Мерный шорох глинистой осыпи вдруг зазвенел серебристыми колокольцами, всплеснулся с ними и заиграл, как весенний ручей.
– И дошел, – ликующе воскликнул кто-то, – дошел всё-таки! В язвах весь… в струпьях, значит. Ноги, конечно, в кровь сбил, – место там каменистое, босому плохо. А всё-таки дошел до дому и стал на коленки… Вот! Завтра утром посмотрите, так увидите. Аккурат сзади меня, на этом столбе весь вырисован. На коленках стоит – это сын, а руки вверх поднял – это отец. Paдуется, значит, и Господа благодарит.
– Есть за что благодарить, – отозвался другой голос, – пропойца, сукин сын, обормот, – загрохал он увесистыми булыжниками. – Такого надо поганой метлой от порога гнать!..
– Вот и нет, – всплеснул в ответ ручеек, – совсем даже по-другому вышло. Отец-то велел самого первого во всем стаде телка зарезать, гостей позвал, чтобы все радовались. Сына, конечно, в баню сводил, прибрал, как полагается, и показывает гостям, – добавил он полушепотом. – Вот он, глядите! – ликующе выкрикнул первый голос. – Вот он у меня какой! Везде побывал; сквозь огонь, воду и медные трубы прошел; какой только грязи не валялся, а из этого смрада восстал и ко мне опять возвратился! К отцу своему! Как из мертвых воскрес. В том и радость великая…

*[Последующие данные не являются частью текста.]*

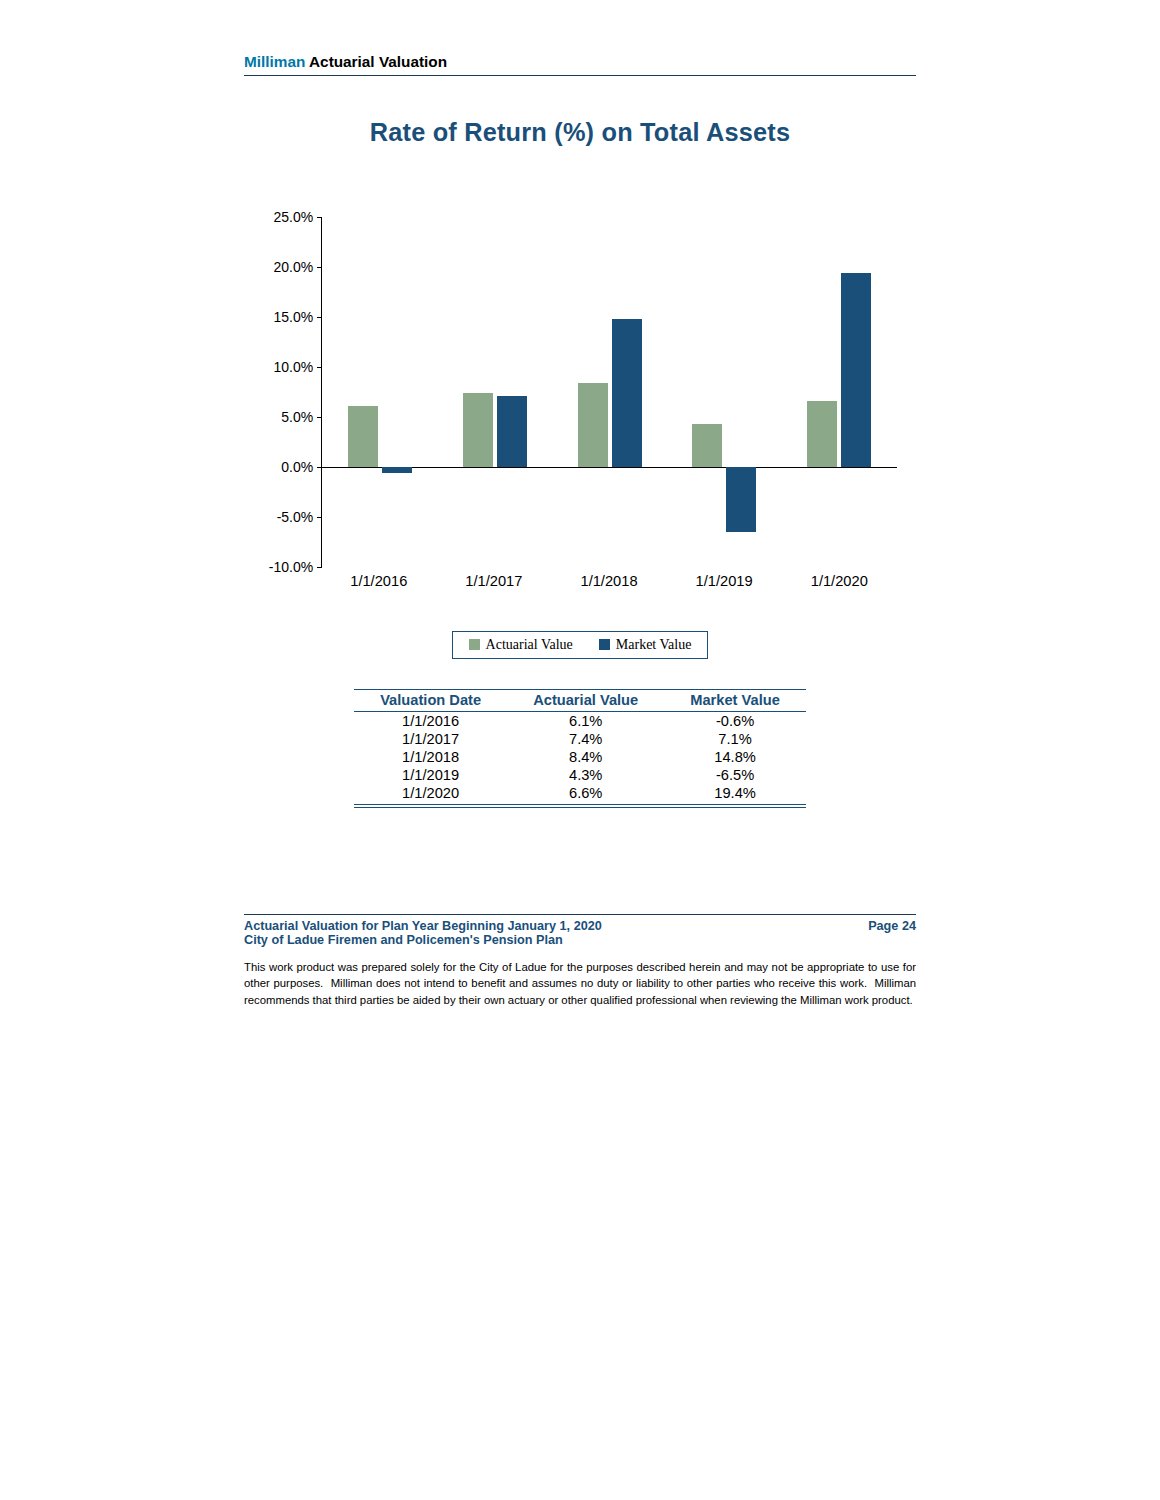Milliman Actuarial Valuation
Rate of Return (%) on Total Assets
25.0%
20.0%
15.0%
10.0%
5.0%
0.0%
-5.0%
-10.0%
1/1/2016
1/1/2017
1/1/2018
1/1/2019
1/1/2020
Actuarial Value
Market Value
| Valuation Date | Actuarial Value | Market Value |
| --- | --- | --- |
| 1/1/2016 | 6.1% | -0.6% |
| 1/1/2017 | 7.4% | 7.1% |
| 1/1/2018 | 8.4% | 14.8% |
| 1/1/2019 | 4.3% | -6.5% |
| 1/1/2020 | 6.6% | 19.4% |
Actuarial Valuation for Plan Year Beginning January 1, 2020 Page 24
City of Ladue Firemen and Policemen's Pension Plan
This work product was prepared solely for the City of Ladue for the purposes described herein and may not be appropriate to use for other purposes. Milliman does not intend to benefit and assumes no duty or liability to other parties who receive this work. Milliman recommends that third parties be aided by their own actuary or other qualified professional when reviewing the Milliman work product.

– Это по Писанию, конечно, так выходит, как выл батюшка, наставляете, – снова грохнули булыжники, – а в жизни совсем наоборот следоват, – по-костромскому обрубая окончания, не унимался басовитый спорщик, – такого поганца и в избу не надо пускат… Я б его…
– Вот и врешь! И ты бы пустил. Что ж ты, сына родного не пожалел бы? Нет, врешь, пожалел бы! Сын он.
– Ну, може пустил бы, – помягчали булыжники, – а перед тем поучил бы.
– Аккурат и поучил его отец. Наилучшим способом выучил – любовью. Твоя баба как корову к дойке приучает? Чтобы она, значит, стояла без брыка? Как? Помоев ей соберет, да поставит… Так? Значит, угощенье ей, любовь. А если боем?..
– Боем никак невозможно, – согласился булыжный бас, – от боя молоко пропасть могёт. Такого нельзя. Скотина, она тоже понимат…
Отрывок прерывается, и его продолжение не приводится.